仕事があるのはありがたいことではあるが、スケジュールが被っていて休みが容易に取れない状態が続く。( ;∀;)

 それゆえあまり映画も見られないでいる。(鑑賞はしたけど、感想をアップすらできないものもチラホラ…。)

本当は試写も行けないくらいなのだが(苦笑)、先に「出席します」と返事したので仕方なく出かけた。(社会人として約束を守るのは大事よね。…どうか忖度してください。)

『世界にひとつの金メダル』

 なんだかウッチャンが監督した『金メダル男』が連想されてしまうような邦題だが、フランス馬術競技の実話物だという。

当時、舞台となったソウル・オリンピックは何となく観ていたものの、この競技には関心が薄く記憶にない。

しかし、まさかこんなドラマが隠されていたとは…。

 原題(Jappeloup)は主人公の愛馬<ジャップルー>のこと。

一人のエリート弁護士<ピエール>が職を辞して、馬術でオリンピックメダル獲得を夢見る。

そこには気性の荒い馬との出会いや父親との確執などがみられる。

 いわゆるスポーツ・サクセスものとしては定番と言ってよい内容だが、フランスというお国柄だけあり、映り込む背景が絵葉書のように美しい。

 主演ギョーム・カネは、本作では脚本まで手掛けているが、そればかりでなくスタントマンを使わずに自身がアクションをこなしたというのは実にアッパレである。

ここまで堂々たる障害飛越競技の映画だとは想像していなかった。

 人生に大事なのは何かということを改めて突き付ける内容で、幅広い層が楽しめるだろう。

何よりも馬の躍動感は大スクリーンでこそ映える迫力がある。

登場人物の中では父親とのやり取りに共感できる人も多いのではないか。

ラファエル役のルーデ・ラージュが印象深く、覚えておいて損はないと思っていたが、メラニー・ロラン監督作『Respire』ですでにメインで出演していた。(笑)

 ただ、少し残念なのは実話物の宿命ともいえるが、現実に引っ張られ過ぎて、事象をなぞり踏み込みが浅くなってはいないかという点。

もっといえば、取り上げる障害競技とは主人公<ピエール>の立ち向かう目的の障害と重なるのだろうが、立ち向かうべき己の障壁がやや弱いのが作品のそれと直結している気がしてならない。

クライマックスのソウル・オリンピックに韓国らしさがあまりなく欧米色が強い気がしたのはご愛嬌か。
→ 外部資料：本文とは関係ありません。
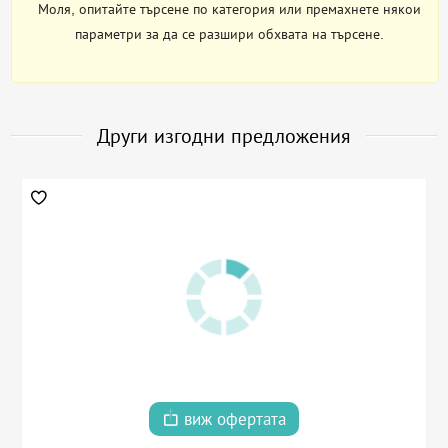
Моля, опитайте търсене по категория или премахнете някои
параметри за да се разшири обхвата на търсене.
Други изгодни предложения
виж офертата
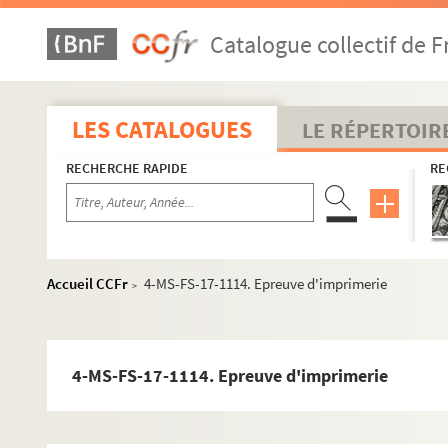
Catalogue collectif de F
LES CATALOGUES
LE RÉPERTOIR
RECHERCHE RAPIDE
RE
Accueil CCFr
4-MS-FS-17-1114. Epreuve d'imprimerie
>
Guillaume Apollinaire
4-MS-FS-17-1114. Epreuve d'imprimerie
Œuvres
Poésie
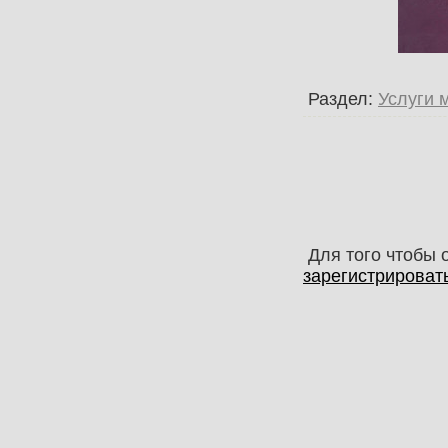
Раздел:
Услуги 
Для того чтобы 
зарегистрироват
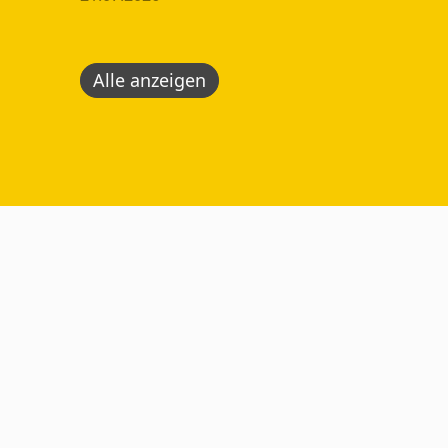
Alle anzeigen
(笑)

試写会@ユーロライブ

6月17日より YEBISU GARDEN CINEMA、シネマート新宿にて公開

 ゲストで映画の字幕を担当された岩辺いずみさん(『ぼくを探しに』『イーダ』『ハイライズ』などの字幕担当)のトークがあった。

映画の内容よりも、この仕事に就いた経緯とか字幕の世界の内幕の話が聞けたのが面白かった。

字幕の協会はトップに10人くらいいて、その人たちだけで<大作>は回っているという。
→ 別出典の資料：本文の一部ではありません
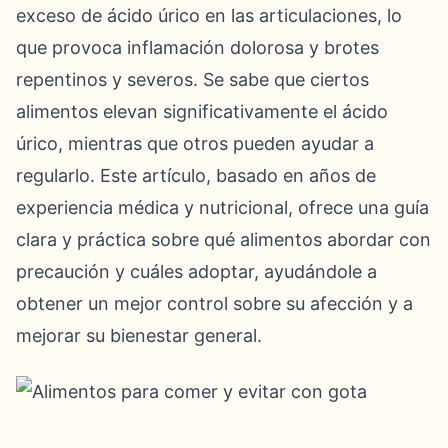
exceso de ácido úrico en las articulaciones, lo
que provoca inflamación dolorosa y brotes
repentinos y severos. Se sabe que ciertos
alimentos elevan significativamente el ácido
úrico, mientras que otros pueden ayudar a
regularlo. Este artículo, basado en años de
experiencia médica y nutricional, ofrece una guía
clara y práctica sobre qué alimentos abordar con
precaución y cuáles adoptar, ayudándole a
obtener un mejor control sobre su afección y a
mejorar su bienestar general.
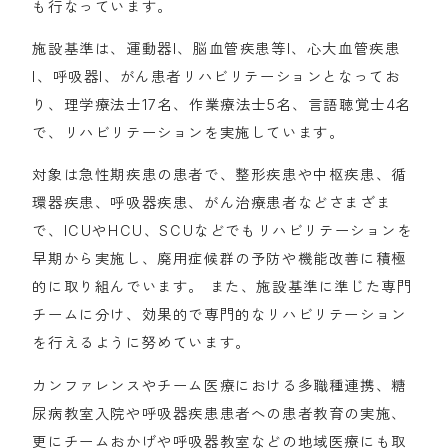
も行なっています。
施設基準は、運動器I、脳血管疾患等I、心大血管疾患
I、呼吸器I、がん患者リハビリテーションとなってお
り、理学療法士17名、作業療法士5名、言語聴覚士4名
で、リハビリテーションを実施しています。
対象は急性期疾患の患者で、整形疾患や中枢疾患、循
環器疾患、呼吸器疾患、がん治療患者などさまざま
で、ICUやHCU、SCUなどでもリハビリテーションを
早期から実施し、廃用症候群の予防や機能改善に積極
的に取り組んでいます。 また、施設基準に準じた専門
チームに分け、効果的で専門的なリハビリテーション
を行えるように努めています。
カンファレンスやチーム医療における多職種連携、糖
尿病教室入院や呼吸器疾患患者への患者教育の実施、
更にチームおかげや呼吸器教室などの地域医療にも取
なので、無名の人には有名な作品はまず回ってこないのだとか…。

確かにシネコンで見る映画の字幕っていつも同じ人たちばかりですよね?

 本作では馬術競技で乗り手は<騎手>ではなく<選手>と呼ぶのが“常識”だそうですが、競馬映画も馬術映画も原語では同じくriderなんだそうです。